Louie is a recipient of one of this year’s Governor-General Awards for the
Performing Arts; it is relevant when she created this work, what else she
may have been composing at that time, what else she may have
composed for similar ensembles…). Use footnotes for the sources of this
material (numbers or symbols at the end of sentences)
§ Recommendation: do not write this paragraph until you have written all
of the rest
o Middle Paragraphs
§ Provide the evidence to support your conclusion.
§ Each paragraph focusses upon one (or several closely related) elements
of your evidence.
§ Proceed step by step, so that the reader can follow your reasoning.

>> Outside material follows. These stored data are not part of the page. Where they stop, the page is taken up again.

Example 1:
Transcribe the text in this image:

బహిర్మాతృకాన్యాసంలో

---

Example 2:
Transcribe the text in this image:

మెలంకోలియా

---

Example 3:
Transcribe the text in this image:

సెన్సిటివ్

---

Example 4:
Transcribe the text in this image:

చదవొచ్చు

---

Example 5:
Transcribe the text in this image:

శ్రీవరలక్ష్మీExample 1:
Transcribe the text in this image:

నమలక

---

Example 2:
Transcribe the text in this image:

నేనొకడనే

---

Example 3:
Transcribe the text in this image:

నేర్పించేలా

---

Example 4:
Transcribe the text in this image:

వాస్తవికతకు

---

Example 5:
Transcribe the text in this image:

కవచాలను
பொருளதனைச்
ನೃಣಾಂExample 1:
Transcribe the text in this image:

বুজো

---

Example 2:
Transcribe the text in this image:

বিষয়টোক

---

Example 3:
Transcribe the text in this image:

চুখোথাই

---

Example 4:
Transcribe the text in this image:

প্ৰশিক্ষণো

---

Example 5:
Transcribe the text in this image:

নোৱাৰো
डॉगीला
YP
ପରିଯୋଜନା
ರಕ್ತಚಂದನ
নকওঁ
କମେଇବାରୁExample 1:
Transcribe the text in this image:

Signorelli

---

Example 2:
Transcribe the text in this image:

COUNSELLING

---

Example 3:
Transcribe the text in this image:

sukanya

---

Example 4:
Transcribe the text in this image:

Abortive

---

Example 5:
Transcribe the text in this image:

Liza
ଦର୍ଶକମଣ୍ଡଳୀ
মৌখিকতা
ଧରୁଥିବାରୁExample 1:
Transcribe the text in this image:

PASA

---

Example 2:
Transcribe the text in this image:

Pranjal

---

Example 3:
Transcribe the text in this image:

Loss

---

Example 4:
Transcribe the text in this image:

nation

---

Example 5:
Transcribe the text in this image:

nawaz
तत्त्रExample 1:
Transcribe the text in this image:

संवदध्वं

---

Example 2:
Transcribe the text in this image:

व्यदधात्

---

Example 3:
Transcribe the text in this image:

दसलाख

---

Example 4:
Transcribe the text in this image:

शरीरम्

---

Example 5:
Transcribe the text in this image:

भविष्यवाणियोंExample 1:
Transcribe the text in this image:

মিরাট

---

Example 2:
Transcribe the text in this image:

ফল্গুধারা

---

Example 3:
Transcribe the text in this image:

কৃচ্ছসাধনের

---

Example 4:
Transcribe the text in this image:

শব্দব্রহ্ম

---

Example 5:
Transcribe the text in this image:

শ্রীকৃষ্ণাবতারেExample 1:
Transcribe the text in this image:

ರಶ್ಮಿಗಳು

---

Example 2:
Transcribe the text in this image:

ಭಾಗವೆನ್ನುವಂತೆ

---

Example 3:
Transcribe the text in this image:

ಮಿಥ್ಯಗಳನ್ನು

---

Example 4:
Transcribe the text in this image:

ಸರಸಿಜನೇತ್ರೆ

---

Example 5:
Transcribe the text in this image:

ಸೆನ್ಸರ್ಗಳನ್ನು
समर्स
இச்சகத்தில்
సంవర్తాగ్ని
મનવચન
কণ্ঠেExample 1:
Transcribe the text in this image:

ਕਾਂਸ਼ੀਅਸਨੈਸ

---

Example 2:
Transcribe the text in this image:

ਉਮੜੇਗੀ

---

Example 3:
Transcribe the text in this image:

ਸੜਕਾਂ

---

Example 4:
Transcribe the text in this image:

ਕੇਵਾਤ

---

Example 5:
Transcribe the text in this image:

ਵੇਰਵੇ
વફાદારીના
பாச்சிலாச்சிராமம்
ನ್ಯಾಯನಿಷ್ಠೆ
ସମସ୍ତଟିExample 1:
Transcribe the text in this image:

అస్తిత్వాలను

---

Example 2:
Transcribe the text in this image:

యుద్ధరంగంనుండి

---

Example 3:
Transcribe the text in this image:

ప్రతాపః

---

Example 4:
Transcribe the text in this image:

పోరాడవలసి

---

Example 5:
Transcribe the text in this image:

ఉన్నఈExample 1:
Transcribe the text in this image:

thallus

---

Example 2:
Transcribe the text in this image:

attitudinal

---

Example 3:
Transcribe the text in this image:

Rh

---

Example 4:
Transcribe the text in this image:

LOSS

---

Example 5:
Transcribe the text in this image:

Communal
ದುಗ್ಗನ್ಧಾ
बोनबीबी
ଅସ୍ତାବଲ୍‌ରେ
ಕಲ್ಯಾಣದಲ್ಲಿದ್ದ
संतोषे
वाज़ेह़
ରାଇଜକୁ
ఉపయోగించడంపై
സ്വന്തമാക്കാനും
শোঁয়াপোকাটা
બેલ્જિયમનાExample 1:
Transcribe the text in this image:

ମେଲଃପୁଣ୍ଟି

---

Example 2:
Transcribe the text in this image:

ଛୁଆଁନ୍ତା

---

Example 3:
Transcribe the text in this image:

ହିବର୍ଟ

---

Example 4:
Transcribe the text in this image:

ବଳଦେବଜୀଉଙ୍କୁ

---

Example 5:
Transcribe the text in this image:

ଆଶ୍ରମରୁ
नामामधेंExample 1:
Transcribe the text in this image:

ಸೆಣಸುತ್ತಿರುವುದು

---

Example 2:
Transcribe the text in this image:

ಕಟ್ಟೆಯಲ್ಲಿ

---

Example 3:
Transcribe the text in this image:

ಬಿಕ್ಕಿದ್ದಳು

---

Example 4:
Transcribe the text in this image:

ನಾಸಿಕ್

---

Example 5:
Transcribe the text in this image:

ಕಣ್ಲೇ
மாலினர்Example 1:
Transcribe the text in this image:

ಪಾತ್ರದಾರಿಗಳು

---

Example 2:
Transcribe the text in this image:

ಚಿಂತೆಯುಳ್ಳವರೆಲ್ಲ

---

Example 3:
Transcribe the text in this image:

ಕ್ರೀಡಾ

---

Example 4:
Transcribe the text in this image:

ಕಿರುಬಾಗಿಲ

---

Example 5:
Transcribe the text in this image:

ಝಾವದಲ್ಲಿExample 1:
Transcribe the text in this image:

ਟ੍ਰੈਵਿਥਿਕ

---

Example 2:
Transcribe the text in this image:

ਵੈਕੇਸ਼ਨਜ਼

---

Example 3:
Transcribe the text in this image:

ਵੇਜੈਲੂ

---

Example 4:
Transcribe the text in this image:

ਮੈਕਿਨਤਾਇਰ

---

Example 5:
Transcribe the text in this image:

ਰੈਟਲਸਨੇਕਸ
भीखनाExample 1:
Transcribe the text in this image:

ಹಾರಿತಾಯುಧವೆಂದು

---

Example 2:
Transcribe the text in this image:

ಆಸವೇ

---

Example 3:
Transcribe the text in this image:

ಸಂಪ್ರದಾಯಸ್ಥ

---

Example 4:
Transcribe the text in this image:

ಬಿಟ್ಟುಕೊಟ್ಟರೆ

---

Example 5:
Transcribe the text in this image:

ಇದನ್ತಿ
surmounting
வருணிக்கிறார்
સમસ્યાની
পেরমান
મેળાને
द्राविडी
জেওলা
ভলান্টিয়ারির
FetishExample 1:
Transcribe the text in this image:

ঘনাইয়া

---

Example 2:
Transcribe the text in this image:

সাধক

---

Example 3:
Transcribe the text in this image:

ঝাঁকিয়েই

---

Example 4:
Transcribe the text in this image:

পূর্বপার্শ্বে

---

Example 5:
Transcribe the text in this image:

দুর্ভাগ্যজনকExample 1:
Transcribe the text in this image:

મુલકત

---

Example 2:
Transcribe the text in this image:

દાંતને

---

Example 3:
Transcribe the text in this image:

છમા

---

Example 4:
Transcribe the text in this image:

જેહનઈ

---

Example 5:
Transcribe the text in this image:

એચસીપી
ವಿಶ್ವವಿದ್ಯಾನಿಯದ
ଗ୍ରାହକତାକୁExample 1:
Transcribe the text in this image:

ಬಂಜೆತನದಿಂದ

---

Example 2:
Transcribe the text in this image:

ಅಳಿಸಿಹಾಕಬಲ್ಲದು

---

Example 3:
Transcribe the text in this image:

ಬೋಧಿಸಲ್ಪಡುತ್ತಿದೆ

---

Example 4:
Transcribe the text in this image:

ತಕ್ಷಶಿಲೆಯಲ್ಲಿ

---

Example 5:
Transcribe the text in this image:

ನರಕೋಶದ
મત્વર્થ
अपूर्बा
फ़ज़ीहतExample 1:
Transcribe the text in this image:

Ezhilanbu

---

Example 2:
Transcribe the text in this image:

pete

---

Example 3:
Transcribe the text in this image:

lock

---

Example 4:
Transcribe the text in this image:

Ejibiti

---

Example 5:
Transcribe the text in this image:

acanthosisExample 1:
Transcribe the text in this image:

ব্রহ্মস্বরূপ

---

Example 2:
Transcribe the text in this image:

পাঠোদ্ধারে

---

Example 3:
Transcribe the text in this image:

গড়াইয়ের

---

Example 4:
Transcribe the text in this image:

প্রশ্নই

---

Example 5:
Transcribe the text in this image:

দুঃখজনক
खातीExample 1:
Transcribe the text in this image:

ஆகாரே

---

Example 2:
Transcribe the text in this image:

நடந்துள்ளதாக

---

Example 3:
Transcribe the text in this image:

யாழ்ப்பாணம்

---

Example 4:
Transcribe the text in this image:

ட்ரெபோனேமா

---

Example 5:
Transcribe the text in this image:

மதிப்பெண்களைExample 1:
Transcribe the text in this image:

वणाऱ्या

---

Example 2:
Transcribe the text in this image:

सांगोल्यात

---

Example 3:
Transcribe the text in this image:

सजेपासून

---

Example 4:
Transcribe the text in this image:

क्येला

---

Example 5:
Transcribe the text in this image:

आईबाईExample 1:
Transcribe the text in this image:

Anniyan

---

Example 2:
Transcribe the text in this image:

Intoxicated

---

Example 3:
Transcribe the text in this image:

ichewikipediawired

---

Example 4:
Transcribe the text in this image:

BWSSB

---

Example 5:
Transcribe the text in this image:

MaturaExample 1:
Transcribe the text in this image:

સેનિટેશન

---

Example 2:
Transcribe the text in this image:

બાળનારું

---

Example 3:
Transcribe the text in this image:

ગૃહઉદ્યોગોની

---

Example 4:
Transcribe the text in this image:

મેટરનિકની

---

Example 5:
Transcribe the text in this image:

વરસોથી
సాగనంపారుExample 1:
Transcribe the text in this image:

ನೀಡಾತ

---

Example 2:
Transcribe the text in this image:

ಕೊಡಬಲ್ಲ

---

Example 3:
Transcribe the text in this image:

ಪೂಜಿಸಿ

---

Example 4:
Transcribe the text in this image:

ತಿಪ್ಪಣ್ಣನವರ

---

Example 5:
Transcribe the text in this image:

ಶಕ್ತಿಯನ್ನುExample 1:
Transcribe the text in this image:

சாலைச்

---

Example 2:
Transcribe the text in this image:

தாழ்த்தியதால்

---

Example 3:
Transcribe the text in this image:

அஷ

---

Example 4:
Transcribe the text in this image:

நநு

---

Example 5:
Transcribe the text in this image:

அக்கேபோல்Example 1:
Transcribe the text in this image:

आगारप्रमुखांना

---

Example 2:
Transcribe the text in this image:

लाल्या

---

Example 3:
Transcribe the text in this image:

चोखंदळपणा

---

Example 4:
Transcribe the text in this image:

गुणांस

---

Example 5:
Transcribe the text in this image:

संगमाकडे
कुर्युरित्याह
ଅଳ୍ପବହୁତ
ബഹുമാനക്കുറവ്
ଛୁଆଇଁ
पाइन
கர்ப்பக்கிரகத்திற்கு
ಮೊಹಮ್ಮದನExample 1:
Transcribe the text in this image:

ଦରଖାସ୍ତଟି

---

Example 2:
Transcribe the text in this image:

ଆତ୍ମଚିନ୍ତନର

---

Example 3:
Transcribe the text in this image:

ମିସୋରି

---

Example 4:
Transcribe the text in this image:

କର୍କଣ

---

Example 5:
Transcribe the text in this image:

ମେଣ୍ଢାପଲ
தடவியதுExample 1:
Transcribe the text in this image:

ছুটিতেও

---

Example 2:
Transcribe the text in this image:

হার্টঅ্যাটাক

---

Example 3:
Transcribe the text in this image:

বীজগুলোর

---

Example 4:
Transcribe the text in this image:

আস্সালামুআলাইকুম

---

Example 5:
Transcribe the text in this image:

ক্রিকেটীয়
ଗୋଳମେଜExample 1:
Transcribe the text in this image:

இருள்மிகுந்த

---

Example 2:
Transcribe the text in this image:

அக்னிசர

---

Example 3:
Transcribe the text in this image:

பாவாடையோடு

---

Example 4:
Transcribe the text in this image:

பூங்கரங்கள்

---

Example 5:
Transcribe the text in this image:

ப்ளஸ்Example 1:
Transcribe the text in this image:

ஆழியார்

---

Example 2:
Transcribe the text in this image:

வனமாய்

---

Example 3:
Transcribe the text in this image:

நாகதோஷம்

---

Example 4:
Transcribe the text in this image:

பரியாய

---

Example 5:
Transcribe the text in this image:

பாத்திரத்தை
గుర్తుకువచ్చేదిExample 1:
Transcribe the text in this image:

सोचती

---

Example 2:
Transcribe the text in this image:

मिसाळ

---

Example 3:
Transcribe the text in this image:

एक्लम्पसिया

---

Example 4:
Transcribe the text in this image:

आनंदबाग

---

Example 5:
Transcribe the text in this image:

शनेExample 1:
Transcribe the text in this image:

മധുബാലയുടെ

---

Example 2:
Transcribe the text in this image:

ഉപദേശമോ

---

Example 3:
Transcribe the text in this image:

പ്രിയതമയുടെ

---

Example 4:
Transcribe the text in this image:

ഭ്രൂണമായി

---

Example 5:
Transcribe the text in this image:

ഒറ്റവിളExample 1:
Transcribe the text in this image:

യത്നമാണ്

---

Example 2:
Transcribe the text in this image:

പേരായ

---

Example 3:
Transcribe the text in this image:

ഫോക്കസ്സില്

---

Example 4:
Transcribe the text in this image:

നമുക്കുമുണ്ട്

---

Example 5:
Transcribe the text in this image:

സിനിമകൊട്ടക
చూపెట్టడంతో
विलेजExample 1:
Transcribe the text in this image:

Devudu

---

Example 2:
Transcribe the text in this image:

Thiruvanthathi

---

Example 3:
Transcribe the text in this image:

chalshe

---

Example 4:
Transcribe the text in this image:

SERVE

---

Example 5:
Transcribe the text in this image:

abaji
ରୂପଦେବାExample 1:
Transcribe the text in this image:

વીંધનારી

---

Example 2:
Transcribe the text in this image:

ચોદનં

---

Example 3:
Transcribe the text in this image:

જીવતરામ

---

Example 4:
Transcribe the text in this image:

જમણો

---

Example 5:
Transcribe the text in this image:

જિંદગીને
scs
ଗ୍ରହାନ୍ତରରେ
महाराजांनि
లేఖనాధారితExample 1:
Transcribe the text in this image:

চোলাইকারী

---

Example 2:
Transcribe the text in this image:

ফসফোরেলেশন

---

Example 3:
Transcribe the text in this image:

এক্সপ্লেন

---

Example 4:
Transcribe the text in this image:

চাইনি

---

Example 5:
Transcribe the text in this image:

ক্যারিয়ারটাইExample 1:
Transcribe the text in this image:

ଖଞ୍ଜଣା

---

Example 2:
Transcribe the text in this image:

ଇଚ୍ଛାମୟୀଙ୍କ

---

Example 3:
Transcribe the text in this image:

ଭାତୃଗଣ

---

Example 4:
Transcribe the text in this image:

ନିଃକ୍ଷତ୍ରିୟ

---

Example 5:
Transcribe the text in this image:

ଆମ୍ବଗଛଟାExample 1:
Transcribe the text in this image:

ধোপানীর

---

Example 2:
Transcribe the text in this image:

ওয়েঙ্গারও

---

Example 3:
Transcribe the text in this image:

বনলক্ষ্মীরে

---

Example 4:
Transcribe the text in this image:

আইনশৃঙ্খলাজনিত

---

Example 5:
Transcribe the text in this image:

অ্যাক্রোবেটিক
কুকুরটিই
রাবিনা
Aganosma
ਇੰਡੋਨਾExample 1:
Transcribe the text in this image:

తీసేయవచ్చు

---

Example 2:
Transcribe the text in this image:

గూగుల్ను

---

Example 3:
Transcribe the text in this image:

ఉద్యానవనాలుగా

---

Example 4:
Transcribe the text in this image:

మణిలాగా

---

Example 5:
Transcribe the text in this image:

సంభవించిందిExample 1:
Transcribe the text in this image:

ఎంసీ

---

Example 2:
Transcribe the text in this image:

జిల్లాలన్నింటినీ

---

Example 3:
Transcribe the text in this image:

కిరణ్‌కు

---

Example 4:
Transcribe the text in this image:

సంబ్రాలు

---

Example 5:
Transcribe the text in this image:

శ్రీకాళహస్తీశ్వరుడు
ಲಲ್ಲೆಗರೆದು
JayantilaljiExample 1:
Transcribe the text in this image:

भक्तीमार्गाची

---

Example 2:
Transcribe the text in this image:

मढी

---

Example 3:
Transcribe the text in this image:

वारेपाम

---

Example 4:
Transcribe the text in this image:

§ Refer to musical examples or figures (diagrams you have created) that
you will supply in the Appendix by putting the reference at the end of a
sentence in parentheses: (Ex. 1) or (Fig. 2)
o Concluding paragraph
§ Make a clear and specific statement of what you have discovered – your
conclusions – as shown in the sections above
§ Make any subjective statements regarding the esteem you have for the
piece as a result of your investigations.
• Appendix
o Structural (Formal) Diagram
o Musical Examples
§ Format: Example Number, Title, Measures (for example: Example 3,
Trichords, mm 17-19)
o Bibliography
§ List your sources alphabetically according to author, in a manner that
makes it clear to the reader how to find them.